For a production that faced both an early change of director and the resignation of its conductor barely a fortnight before the première, Bayreuth’s new Parsifal gets a lot right. Uwe-Eric Laufenberg, intendant at Wiesbaden, was handed the poisoned chalice of directing the replacement for Stefan Herheim’s epoch-making production of the work (2008-12) when the festival’s initial choice didn’t work out. His solution turns out to be rather tame by recent Bayreuth standards – no rats, effluent digesters, paint fights or crocodiles that have characterised other works in the recent and current festival repertoire. The fact that Laufenberg has not set the opera in mythical medieval times may be too modern for some, but today’s Bayreuth regulars are made of sterner stuff and are used to being challenged perhaps a little more than here.

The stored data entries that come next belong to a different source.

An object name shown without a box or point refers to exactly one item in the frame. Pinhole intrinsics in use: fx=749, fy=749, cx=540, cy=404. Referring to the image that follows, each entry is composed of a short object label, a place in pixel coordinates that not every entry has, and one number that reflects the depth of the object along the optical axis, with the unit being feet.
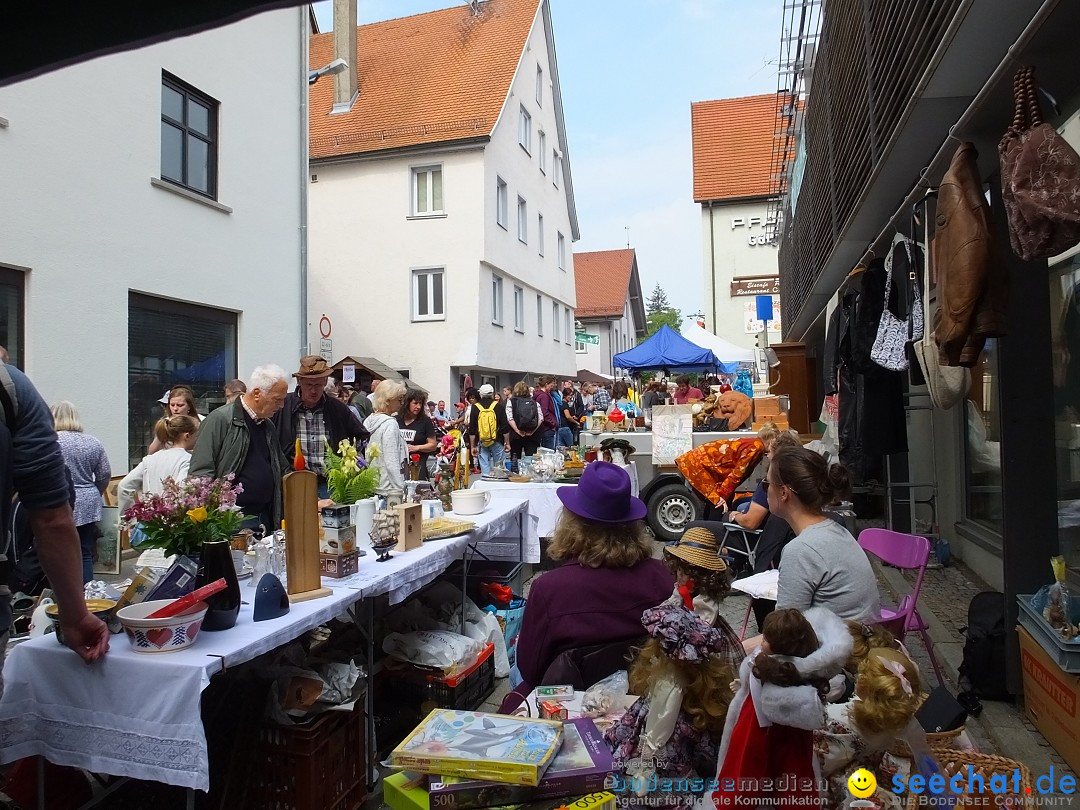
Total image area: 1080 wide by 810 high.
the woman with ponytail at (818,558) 9.63
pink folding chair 13.38
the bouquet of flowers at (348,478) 12.96
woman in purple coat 9.30
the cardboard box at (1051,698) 11.15
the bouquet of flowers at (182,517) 9.17
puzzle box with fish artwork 6.95
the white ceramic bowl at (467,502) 16.75
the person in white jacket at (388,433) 19.61
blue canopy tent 61.77
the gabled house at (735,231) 88.12
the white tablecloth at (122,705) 7.68
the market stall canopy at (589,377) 120.39
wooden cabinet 38.19
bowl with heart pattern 7.99
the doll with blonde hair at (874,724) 6.85
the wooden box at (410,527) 13.00
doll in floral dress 7.28
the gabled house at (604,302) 137.18
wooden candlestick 10.00
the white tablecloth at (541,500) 21.22
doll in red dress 6.35
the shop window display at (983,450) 21.61
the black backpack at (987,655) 13.74
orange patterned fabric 23.72
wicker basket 7.92
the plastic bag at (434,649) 13.19
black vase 8.75
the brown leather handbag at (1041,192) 7.27
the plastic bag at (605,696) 8.68
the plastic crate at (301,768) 9.57
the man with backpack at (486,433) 42.14
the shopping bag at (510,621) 16.67
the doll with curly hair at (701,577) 10.98
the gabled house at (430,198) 63.62
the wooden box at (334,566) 10.95
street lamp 44.67
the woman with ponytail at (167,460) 16.96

Yet it does what it aims to do exceedingly well.
The drama is relocated to modern-day Iraq, where a Christian community hangs on against the odds. Their church has been bombed and the monks and congregation valiantly soldier on. Meanwhile, the renegade Klingsor, though still a closet Christian, as suggested by his secret shrine of crucifixes, gives the outward impression of having converted to Islam and his flowermaidens divest themselves of black Islamic dress to become exotic seductresses. The church is little more than a ruined shell by Act III and the members of all three Abrahamic religions have sought mutual protection.
Yet with Parsifal’s final healing of Amfortas’ wound, all their religious artefacts and symbols are consigned to Titurel’s open coffin as the people walk off together to a post-religious future. This is very much what Wagner had in mind, going back to his reading of Feuerbach and Schopenhauer, that salvation would come by moving beyond reliance on religion. This manner of staging the work’s conclusion, indeed, has become a common solution of Parsifal productions in recent times, and there were further reminiscences from previous conceptions here, for instance the brutal opening of Amfortas’ wound and sharing of his blood in the ritual of Act I, as well as Amfortas’ unscripted appearance to re-experience his liaison with Kundry in Act II.
“Here time becomes space,” as Gurnemanz describes the domain of the Grail to Parsifal, and during the first act’s transformation music, a projected video zooms out from the centre of the church roof to the furthest reaches of the cosmos and back again (hence, also, we can identify the location as Mosul thanks to the satellite image en route). Admittedly, the English ‘space’ pun may not work in German so can be seen as coincidental, but it proved a stunning visual interlude. The comparable scene change in Act III was accompanied by visions of the deaths of Kundry and Titurel, as well as – for no apparent reason – Wagner’s death mask. One other unexplained element is a static seated figure on the church roof in Acts I and II, who is then seen collapsed and dead at the end of Act III. Perhaps it was Wagner after all.